Changement surtout sur le plan de la conception artistique grâce à plusieurs nouveaux artistes qui insufflent un style à la fois baroque, festif et futuriste. Continuité dans le contenu forcément répétitif (des clowns, des trapézistes, une contorsionniste, etc.) et dans la facture théâtrale qui demeure dans la lignée des spectacles précédents.

Est-ce le meilleur spectacle du Cirque du Soleil? Sûrement pas aussi bon qu’Ô, un chef-d’oeuvre selon tous ceux qui l’ont vu; mais assurément plus achevé que Quidam ou Dralion ne l’étaient à leur création montréalaise. Si j’avais à accorder une note comme aux Olympiques, je donnerais à Varekai un 10 pour la conception artistique, et un 8 pour la technique.

Disons-le franchement: les numéros acrobatiques sont loin d’être tous également captivants, surtout en deuxième partie: le patinage corporel, le trapèze triple et la chorégraphie sur béquilles sont moins spectaculaires que les numéros de la première partie, et beaucoup trop longs. Devrait-on les enlever, les remplacer, les écourter? Il faudrait peut-être simplement les déplacer.

Heureusement pour les spectateurs qui sont là autant pour l’émotion que pour la voltige, Varekai se termine en lion avec l’impressionnante prestation d’une douzaine d’acrobates dans leur numéro des Balançoires russes qui nous donne des frissons dans le dos. Auparavant, la contorsionniste Olga Pikhienko avait brillamment défié les lois de la gravité et de la souplesse en équilibre sur des cannes; tandis que Rodrigue Proteau (eh oui! l’ex-membre de Carbone 14) et John Gilkey avaient présenté un drôle de sketch à partir d’une ampoule électrique…

Parmi les autres bons numéros, mentionnons celui des très jeunes acrobates chinois (Les Météores d’eau); les "jeux icariens" des trois frères Santos, originaires d’Espagne, en compagnie de six autres gymnastes européens; ainsi que les traditionnels numéros de clowns (une parodie du magicien Houdini et un numéro sur l’air de Ne me quitte pas, de Brel) absurdes et méchants qui semblent destinés davantage à un public adulte qu’aux enfants.

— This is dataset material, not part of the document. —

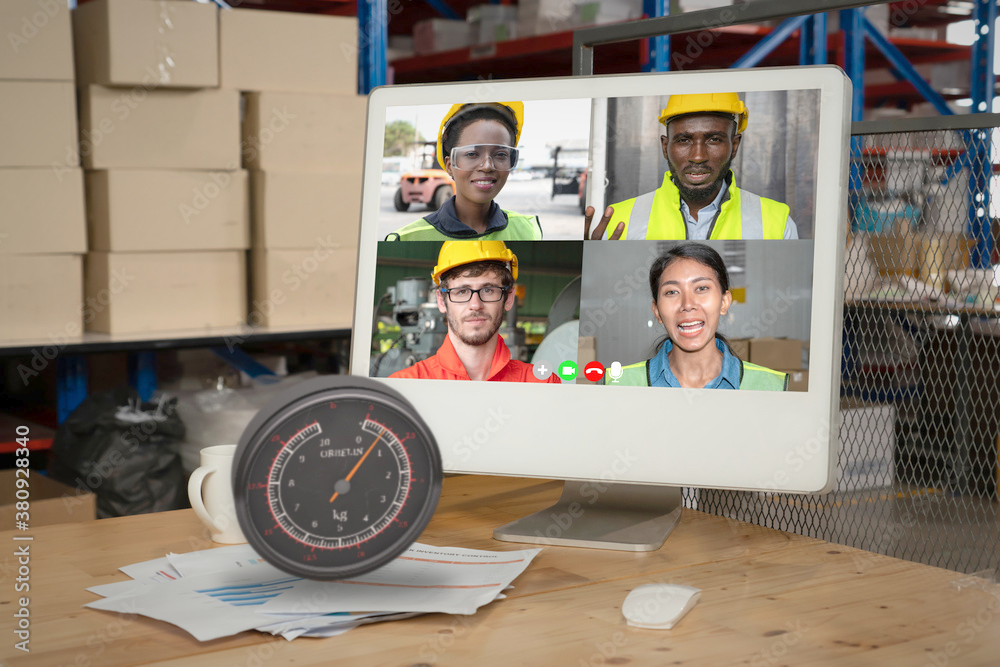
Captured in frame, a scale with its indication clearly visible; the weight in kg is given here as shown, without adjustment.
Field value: 0.5 kg
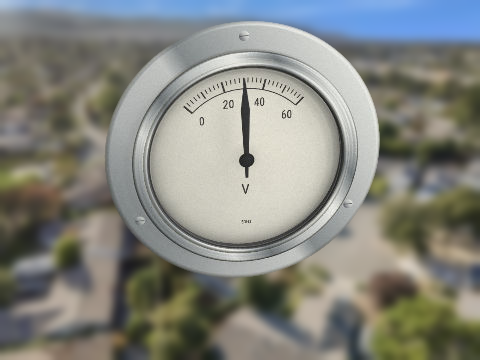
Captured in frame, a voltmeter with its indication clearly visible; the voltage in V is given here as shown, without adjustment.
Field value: 30 V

Je parlais plus haut du magnifique travail des concepteurs. La révélation de Varekai se nomme Eiko Ishioka, une conceptrice de costumes d’origine japonaise qui habite à New York. Elle collabore pour la première fois avec le cirque de Guy Laliberté, mais elle a une impressionnante feuille de route: Eiko Ishioka a travaillé au cinéma (Mishima, The Cell, le Dracula de Coppola qui lui a valu un Oscar) et au théâtre (M. Butterfly), entre autres. Elle a donné aux quelque 50 artistes et acrobates un look de superhéros étranges et flamboyants.

Le scénographe Stéphane Roy a conçu une magnifique forêt de bambous en titane qui nous transporte dans cet ailleurs suggéré par le titre (Varekai signifie "peu importe le lieu" dans la langue des bohémiens). Une passerelle en forme d’escalier qui surplombe le chapiteau et de laquelle un ange tombera.

Car le Cirque a aussi la prétention de raconter une histoire, histoire qui n’est pas toujours évidente. En gros, Varekai expose le récit initiatique d’un jeune et bel Icare qui, au début du spectacle, tombe du ciel en glissant sur un filet suspendu au sommet du chapiteau. Celui-ci va découvrir, en même temps que nous, "un lieu étrange et fabuleux où vivent d’étranges créatures qui désirent surmonter l’insurmontable".

Son aventure se termine par une grande fête et un mariage, comme dans les contes de fées ou les comédies de Shakespeare. Et l’aventure des 2600 spectateurs sous le chapiteau s’achève également dans la joie et l’allégresse. Encore une fois, le Cirque du Soleil nous montre quelque chose de beau, de grand et d’immortel. Quelque chose qui s’appelle le génie humain.